Betting sites swung toward Biden as the results trickled in, having earlier heavily favoured Trump.

Yet the prospects of the Democrats taking the Senate also dimmed, pointing to deadlock should Biden take the White House.

“A Biden win without full Senate support means less risk of regulation and higher corporate/personal taxes,” wrote analysts at Nomura in a note.

“Asset market reaction over the past 24 hours confirms this view, with the US10-year yields declining sharply, and U.S. tech/WFH/structural growth stocks outperforming on prospects of less economic aid.”

Technology and healthcare stocks duly led the charge higher overnight while those leveraged to consumer demand lagged.

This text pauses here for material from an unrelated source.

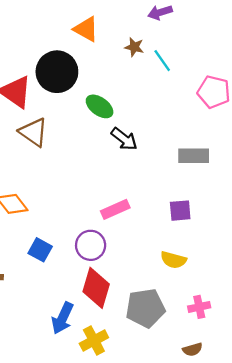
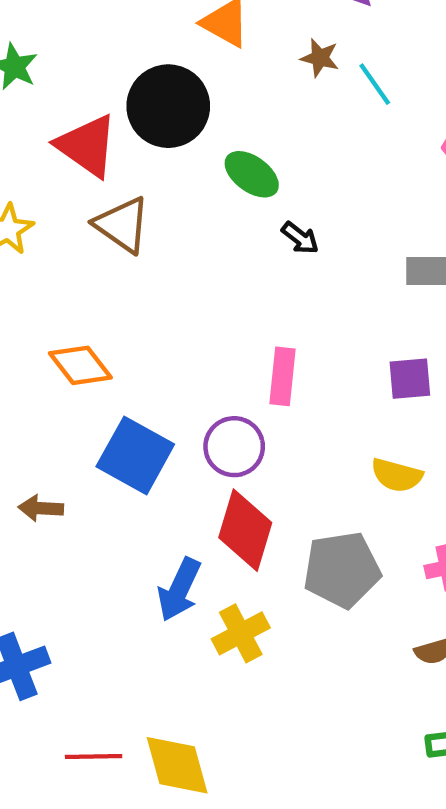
black arrow: (124, 139) -> (300, 238), size x0.7
pink rectangle: (115, 209) -> (282, 376), turned -60
blue square: (40, 250) -> (135, 455), size x1.6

With tech stocks accounting for such a large share of the indices, the S&P 500 .SPX gained 2.20% and the Nasdaq .IXIC 3.85%.

Bond markets assumed a divided government would greatly reduce the chance of debt-funded spending on stimulus and infrastructure next year, and thus less bond supply.

That saw 10-year Treasury yields tumble all the way back to 0.74% US10YT=RR, having touched a five-month top of 0.93% at one stage on Wednesday.

The overnight drop of 11 basis points was the largest single-day move since the COVID-19 market panic of March.

The diminished chance of massive U.S. fiscal stimulus will also pile pressure on central banks globally to inject further liquidity, just as the Federal Reserve and Bank of England hold policy meetings.

“Both could be interesting given the need for central banks to do more,” said Chris Beauchamp, chief market analyst at IG.

“The Fed in particular will have to take up its QE role again with a weary sigh, in order perhaps to provide yet another bridge to the future when, hopefully, a government stimulus package will have been agreed.”

A renewed focus on Fed easing could restrain the dollar, after a wild ride overnight. The dollar index was last at 93.433 =USD, a lot nearer Wednesday s low of 93.070 than the top of 94.308.

Likewise, the dollar settled back to 104.30 yen JPY= having briefly been as high as 105.32 overnight. The euro held at $1.1726 EUR=, well away from a low of $1.1602.

Sterling had troubles of its own after the Telegraph newspaper reported the BoE was considering a move into negative interest rates.

That left the pound flat at $1.2966 GBP=, compared with an overnight peak of $1.3139.

All the talk of policy easing put a floor under gold prices, leaving the metal a shade firmer at $1,907 an ounce.